Experts in the fields of material analysis and lab-based testing, our team of highly trained specialists constantly strives to guarantee the safety and satisfaction of our customers, as well as the end-users and consumers of the products and services we collaborate on and contribute towards.
Owing to our strong company culture and commitment to the wider community, we believe that cooperation, not competition, between innovators, analysts, and regulators is integral to the supply of highly complex services and solutions.
Every plan and process we follow carries a strict protocol-based procedure to ensure maximum levels of safety through standardization and evaluation. Our approach to scanning electron microscopy (SEM) carries the same sense of pride and responsibility as any other research task we embark upon.
An Introduction to Scanning Electron Microscopy
Scanning electron microscopy is a technique used to produce high resolution (approximately 200x better than that of traditional optical microscopy) and high magnification images of a variety of samples by scanning in its entirety with a self-contained electron beam.
The interaction of the electron beam from the SEM and the specimen produces x-rays which can be detected by an energy dispersive x-ray spectrometer (EDS) to provide elemental composition.
The diversity and, in most cases, preservative powers of scanning electron microscopy analysis, allow researchers the luxury of a highly accurate reading without causing damage or deterioration to the original state of the sample.
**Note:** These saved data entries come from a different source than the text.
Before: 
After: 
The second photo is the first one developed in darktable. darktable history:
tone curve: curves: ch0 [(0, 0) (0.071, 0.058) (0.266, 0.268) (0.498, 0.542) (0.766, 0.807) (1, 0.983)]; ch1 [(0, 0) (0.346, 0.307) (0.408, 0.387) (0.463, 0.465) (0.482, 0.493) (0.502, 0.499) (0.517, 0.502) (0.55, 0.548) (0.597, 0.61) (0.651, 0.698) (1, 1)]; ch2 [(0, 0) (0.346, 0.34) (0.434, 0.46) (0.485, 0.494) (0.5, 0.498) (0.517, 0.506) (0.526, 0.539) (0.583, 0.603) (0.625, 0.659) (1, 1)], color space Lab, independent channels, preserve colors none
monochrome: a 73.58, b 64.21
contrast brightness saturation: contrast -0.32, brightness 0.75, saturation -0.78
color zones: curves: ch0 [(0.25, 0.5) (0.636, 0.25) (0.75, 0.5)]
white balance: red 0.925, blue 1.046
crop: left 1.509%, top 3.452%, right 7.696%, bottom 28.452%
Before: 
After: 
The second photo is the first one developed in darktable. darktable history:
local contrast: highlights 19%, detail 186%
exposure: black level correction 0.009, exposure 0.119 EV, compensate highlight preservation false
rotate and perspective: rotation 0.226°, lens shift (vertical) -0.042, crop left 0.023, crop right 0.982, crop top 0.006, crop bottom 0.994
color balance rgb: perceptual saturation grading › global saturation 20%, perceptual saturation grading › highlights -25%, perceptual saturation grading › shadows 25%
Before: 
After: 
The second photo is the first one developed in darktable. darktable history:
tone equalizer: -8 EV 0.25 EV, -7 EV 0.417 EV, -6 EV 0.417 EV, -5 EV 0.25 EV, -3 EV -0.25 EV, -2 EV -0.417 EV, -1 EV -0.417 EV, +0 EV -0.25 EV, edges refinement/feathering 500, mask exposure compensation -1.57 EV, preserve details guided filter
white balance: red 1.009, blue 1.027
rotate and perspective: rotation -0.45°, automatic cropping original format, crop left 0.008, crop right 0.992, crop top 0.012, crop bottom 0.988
The 3 Main Objectives of Scanning Electron Microscopy
1. To Generate High-Resolution and High-Magnification Images
Newfound techniques allow a more intrusive and insightful investigation of small-scale samples and physical surface structures (topography), giving more reliable readings down to tens of nanometers (nm).
2. To Depict a Clear Picture of Chemical Composition
Coupling SEM with EDS allows for the collection of high-resolution elemental maps. Mapping analyses allows for the visualization of elemental dispersion in samples – particularly useful for investigating API and excipient dispersion in drug products.
3. To measure particles and layers
Particles and layers can be measured down to nm sizes! The high-resolution nature of SEM allows for the measurement of layers and fine structure of matter previously impossible to see, read, and rate. The power to identify and analyze microscopic material provides us with the possibility to fully comprehend sample morphology.